Há três anos que o Governo anda a pedir à Galp os contratos de aprovisionamento de gás natural celebrados com a Argélia e a Nigéria e obtém sempre a mesma resposta negativa. O executivo quer saber quanto é que a empresa ganhou com a revenda de gás natural por via dos contratos que assinou quando detinha a concessão pública de importação. Mas a empresa recusou-se sempre a esclarecer, justificando essa acção com a confidencialidade do negócio. Agora, há novos desenvolvimentos, com o regulador (a ERSE) a juntar-se ao Governo, tendo como apoio um novo quadro legal a nível europeu.
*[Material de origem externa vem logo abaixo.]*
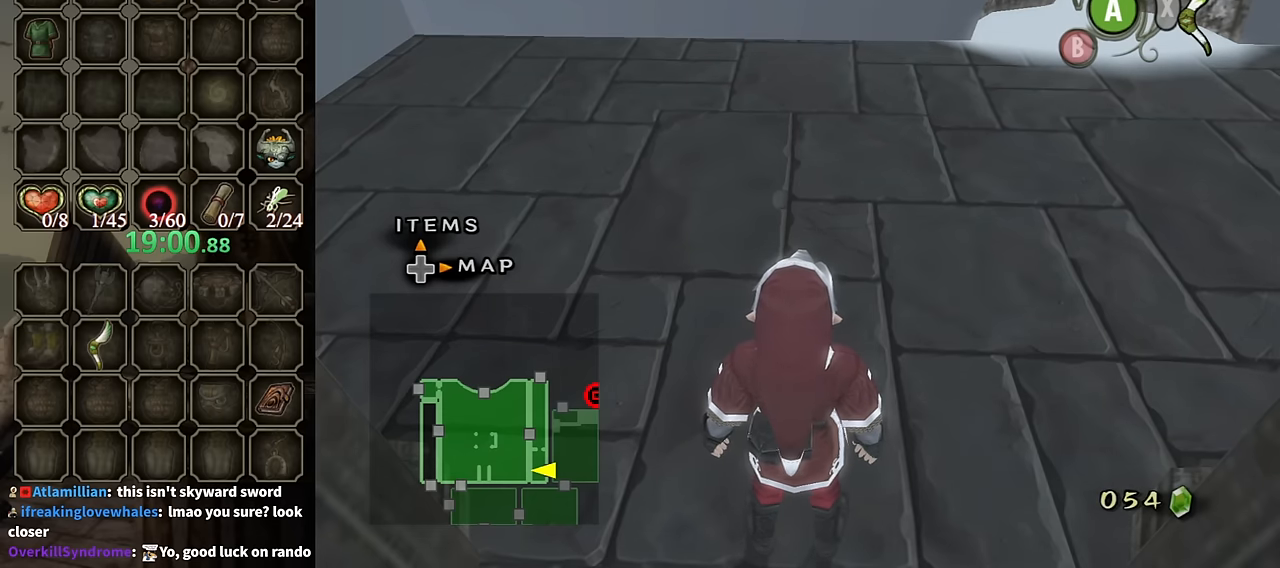
{"buttons": [], "left_stick": "center", "right_stick": "center", "events": []}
Com a entrada em vigor das novas regras, a Entidade Reguladora dos Serviços Energéticos (ERSE) passou a ter o poder de exigir o acesso a estes contratos. A ERSE “já requereu toda a informação” e a empresa arrisca a “abertura de um processo de contra-ordenação” se não cumprir, confirmou ao PÚBLICO fonte oficial do regulador.

Em causa estão os contratos que, em 2015, motivaram a imposição à Galp de uma taxa extraordinária de 150 milhões de euros (que a empresa recusa pagar), com o objectivo de fazer baixar os preços do gás natural.

O Governo anterior estimou que, entre 2006 e 2012, a Galp obteve mais-valias “de cerca de 300 milhões de euros, no mínimo”, com a revenda do gás da Nigéria e da Argélia aos mercados asiáticos, que nunca foram partilhadas com os consumidores portugueses. Por isso avançou com uma contribuição de 50 milhões de euros por ano (até 2017) destinada a baixar as tarifas. Porém, o valor preciso dos ganhos da Galp não chegou a ser determinado, porque o executivo de Passos Coelho não conseguiu aceder aos contratos.

Agora, ao abrigo do novo regulamento europeu destinado a assegurar a transparência dos mercados grossistas de energia, a ERSE diz que já requereu à Galp toda a informação relativa aos contratos de aprovisionamento, “incluindo os seus termos completos, adendas e alterações em vigor”, disse fonte oficial do regulador.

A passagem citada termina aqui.